EXERCISE OBJECTIVE >> Print every one of the lines below exactly, leaving out the pictures.

(Transcribed page text)
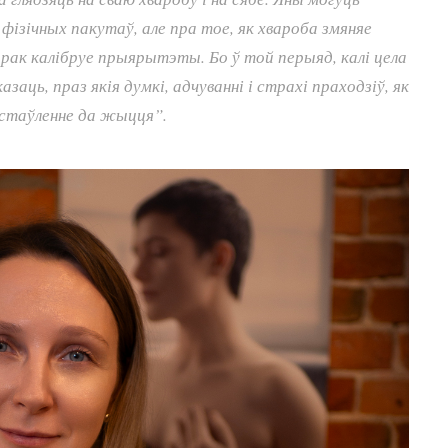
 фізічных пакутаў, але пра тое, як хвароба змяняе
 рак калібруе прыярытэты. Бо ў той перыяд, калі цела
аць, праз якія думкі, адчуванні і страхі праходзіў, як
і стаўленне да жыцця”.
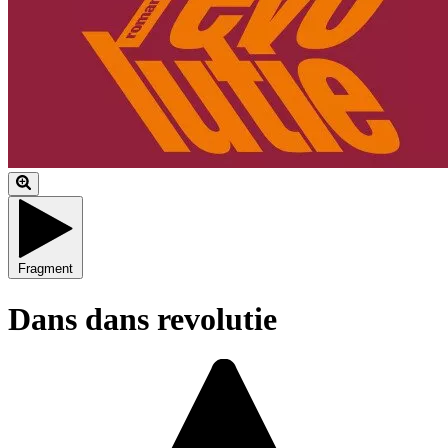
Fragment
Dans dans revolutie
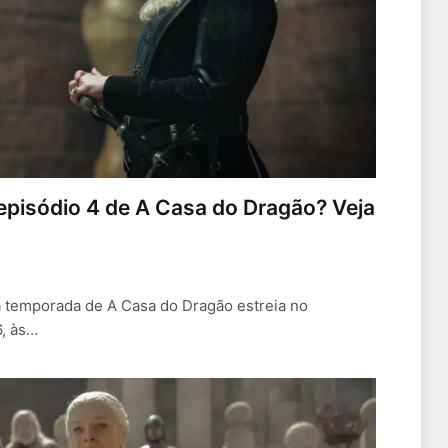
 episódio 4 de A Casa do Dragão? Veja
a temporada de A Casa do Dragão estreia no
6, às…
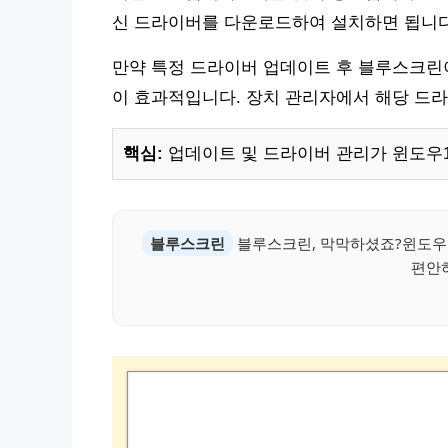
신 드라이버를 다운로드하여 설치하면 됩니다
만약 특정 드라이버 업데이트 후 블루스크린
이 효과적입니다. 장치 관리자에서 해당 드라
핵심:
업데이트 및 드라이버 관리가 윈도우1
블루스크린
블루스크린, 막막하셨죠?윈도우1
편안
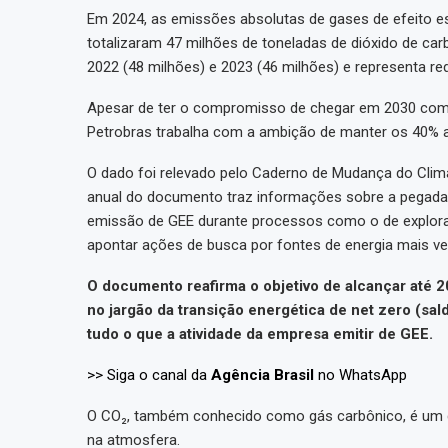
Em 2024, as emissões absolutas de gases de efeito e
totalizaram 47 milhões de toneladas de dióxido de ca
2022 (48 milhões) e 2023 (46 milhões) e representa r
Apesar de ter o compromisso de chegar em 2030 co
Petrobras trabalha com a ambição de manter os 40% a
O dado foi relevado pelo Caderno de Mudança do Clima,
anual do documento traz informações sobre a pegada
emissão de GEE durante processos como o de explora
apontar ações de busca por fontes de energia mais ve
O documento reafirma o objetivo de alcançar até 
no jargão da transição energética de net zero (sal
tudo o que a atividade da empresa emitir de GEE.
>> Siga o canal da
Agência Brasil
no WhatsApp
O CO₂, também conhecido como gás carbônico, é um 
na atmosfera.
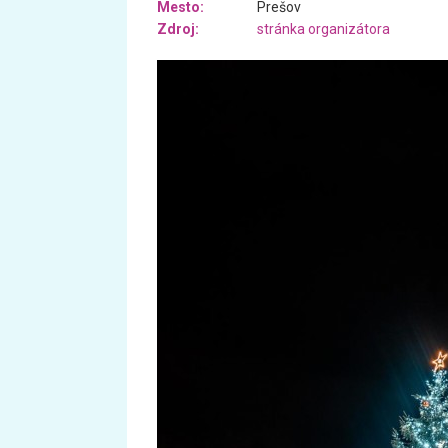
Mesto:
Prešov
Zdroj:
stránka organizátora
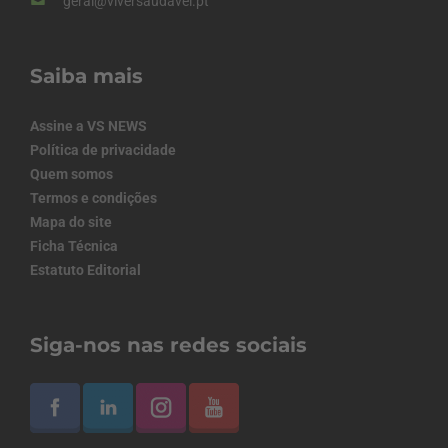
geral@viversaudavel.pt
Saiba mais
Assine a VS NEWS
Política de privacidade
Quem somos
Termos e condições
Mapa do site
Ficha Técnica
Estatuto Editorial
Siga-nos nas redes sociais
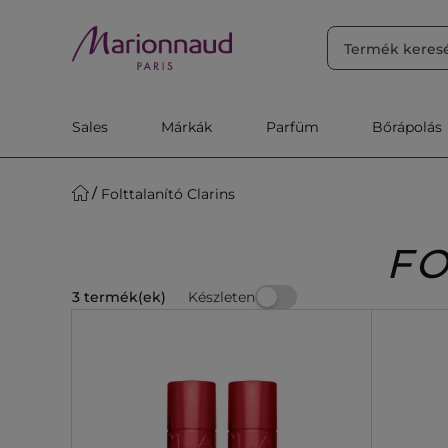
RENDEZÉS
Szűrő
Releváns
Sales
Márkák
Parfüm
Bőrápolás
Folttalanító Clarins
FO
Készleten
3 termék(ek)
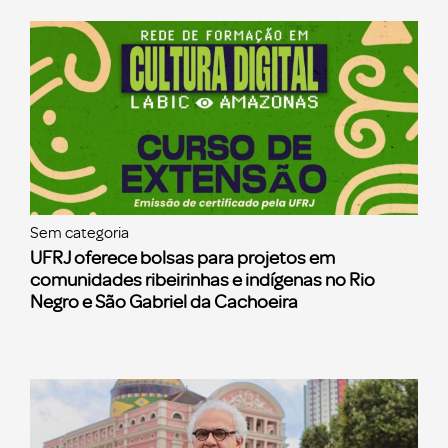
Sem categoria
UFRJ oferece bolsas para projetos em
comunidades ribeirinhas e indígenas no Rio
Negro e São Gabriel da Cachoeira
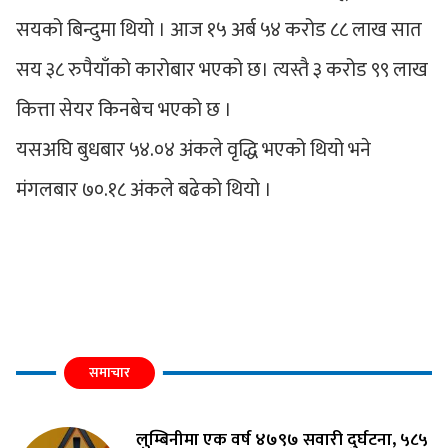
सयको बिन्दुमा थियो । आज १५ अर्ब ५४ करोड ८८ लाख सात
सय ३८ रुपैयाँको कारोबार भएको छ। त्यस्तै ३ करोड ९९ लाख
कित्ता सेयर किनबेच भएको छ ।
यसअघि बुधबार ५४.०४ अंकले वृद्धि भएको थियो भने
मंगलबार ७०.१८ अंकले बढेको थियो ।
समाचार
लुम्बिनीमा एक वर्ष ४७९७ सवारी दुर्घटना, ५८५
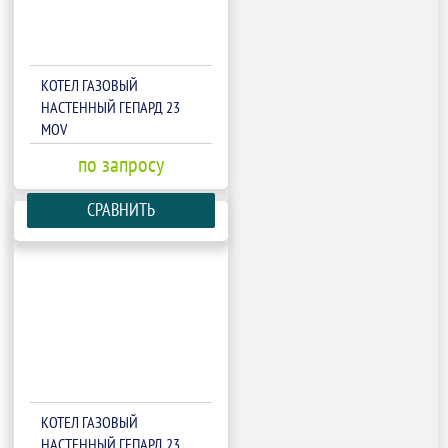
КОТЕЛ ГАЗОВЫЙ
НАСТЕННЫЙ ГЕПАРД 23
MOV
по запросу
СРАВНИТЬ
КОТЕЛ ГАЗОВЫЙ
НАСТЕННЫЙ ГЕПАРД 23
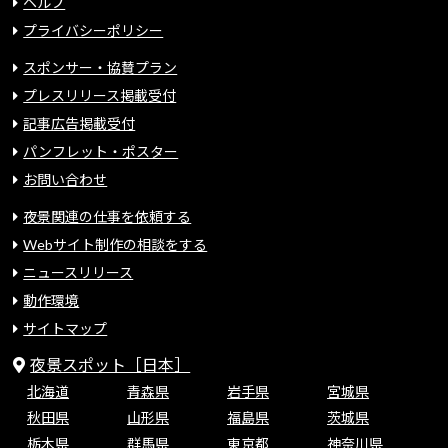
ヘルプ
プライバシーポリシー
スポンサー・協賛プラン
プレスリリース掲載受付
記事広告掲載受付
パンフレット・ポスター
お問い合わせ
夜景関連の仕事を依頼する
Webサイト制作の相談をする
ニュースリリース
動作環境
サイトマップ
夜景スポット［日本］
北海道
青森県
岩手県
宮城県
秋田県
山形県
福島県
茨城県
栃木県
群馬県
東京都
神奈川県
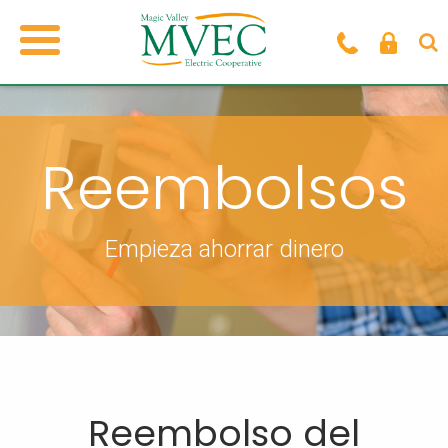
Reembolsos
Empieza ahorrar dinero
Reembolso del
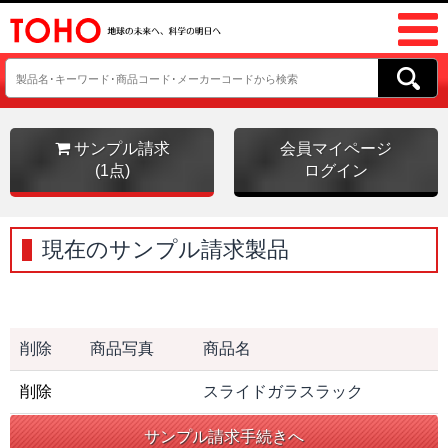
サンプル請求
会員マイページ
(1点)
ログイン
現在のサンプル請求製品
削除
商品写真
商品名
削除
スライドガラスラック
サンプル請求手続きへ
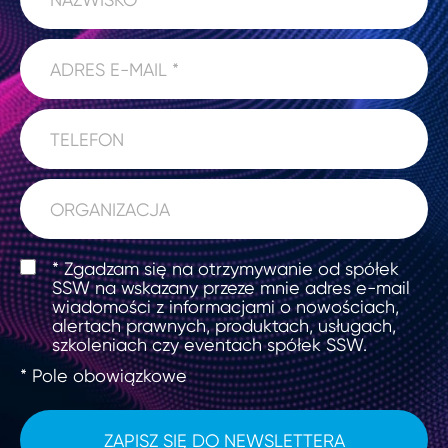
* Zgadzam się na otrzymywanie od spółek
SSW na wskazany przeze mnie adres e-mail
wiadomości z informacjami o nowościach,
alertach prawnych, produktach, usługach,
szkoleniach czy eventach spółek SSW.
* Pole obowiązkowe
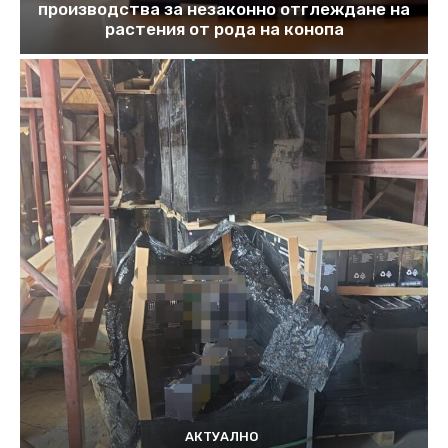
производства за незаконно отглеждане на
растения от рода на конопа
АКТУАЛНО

OUTPUT OF THE EXERCISE >>
 фізічных пакутаў, але пра тое, як хвароба змяняе
 рак калібруе прыярытэты. Бо ў той перыяд, калі цела
аць, праз якія думкі, адчуванні і страхі праходзіў, як
і стаўленне да жыцця”.
Fragment
Dans dans revolutie
 episódio 4 de A Casa do Dragão? Veja
a temporada de A Casa do Dragão estreia no
6, às…
신 드라이버를 다운로드하여 설치하면 됩니다
만약 특정 드라이버 업데이트 후 블루스크린
이 효과적입니다. 장치 관리자에서 해당 드라
핵심:
업데이트 및 드라이버 관리가 윈도우1
블루스크린
블루스크린, 막막하셨죠?윈도우1
편안
Em 2024, as emissões absolutas de gases de efeito e
totalizaram 47 milhões de toneladas de dióxido de ca
2022 (48 milhões) e 2023 (46 milhões) e representa r
Apesar de ter o compromisso de chegar em 2030 co
Petrobras trabalha com a ambição de manter os 40% a
O dado foi relevado pelo Caderno de Mudança do Clima,
anual do documento traz informações sobre a pegada
emissão de GEE durante processos como o de explora
apontar ações de busca por fontes de energia mais ve
O documento reafirma o objetivo de alcançar até 
no jargão da transição energética de net zero (sal
tudo o que a atividade da empresa emitir de GEE.
>> Siga o canal da
Agência Brasil
no WhatsApp
O CO₂, também conhecido como gás carbônico, é um 
na atmosfera.
Mesto:
Prešov
Zdroj:
stránka organizátora
geral@viversaudavel.pt
Saiba mais
Assine a VS NEWS
Política de privacidade
Quem somos
Termos e condições
Mapa do site
Ficha Técnica
Estatuto Editorial
Siga-nos nas redes sociais
RENDEZÉS
Szűrő
Releváns
Sales
Márkák
Parfüm
Bőrápolás
Folttalanító Clarins
FO
Készleten
3 termék(ek)
Sem categoria
UFRJ oferece bolsas para projetos em
comunidades ribeirinhas e indígenas no Rio
Negro e São Gabriel da Cachoeira
सयको बिन्दुमा थियो । आज १५ अर्ब ५४ करोड ८८ लाख सात
सय ३८ रुपैयाँको कारोबार भएको छ। त्यस्तै ३ करोड ९९ लाख
कित्ता सेयर किनबेच भएको छ ।
यसअघि बुधबार ५४.०४ अंकले वृद्धि भएको थियो भने
मंगलबार ७०.१८ अंकले बढेको थियो ।
समाचार
लुम्बिनीमा एक वर्ष ४७९७ सवारी दुर्घटना, ५८५
КОТЕЛ ГАЗОВЫЙ
НАСТЕННЫЙ ГЕПАРД 23
MOV
по запросу
СРАВНИТЬ
КОТЕЛ ГАЗОВЫЙ
НАСТЕННЫЙ ГЕПАРД 23
ヘルプ
プライバシーポリシー
スポンサー・協賛プラン
プレスリリース掲載受付
記事広告掲載受付
パンフレット・ポスター
お問い合わせ
夜景関連の仕事を依頼する
Webサイト制作の相談をする
ニュースリリース
動作環境
サイトマップ
夜景スポット［日本］
北海道
青森県
岩手県
宮城県
秋田県
山形県
福島県
茨城県
栃木県
群馬県
東京都
神奈川県
Reembolsos
Empieza ahorrar dinero
Reembolso del
サンプル請求
会員マイページ
(1点)
ログイン
現在のサンプル請求製品
削除
商品写真
商品名
削除
スライドガラスラック
サンプル請求手続きへ
* Zgadzam się na otrzymywanie od spółek
SSW na wskazany przeze mnie adres e-mail
wiadomości z informacjami o nowościach,
alertach prawnych, produktach, usługach,
szkoleniach czy eventach spółek SSW.
* Pole obowiązkowe
производства за незаконно отглеждане на
растения от рода на конопа
АКТУАЛНО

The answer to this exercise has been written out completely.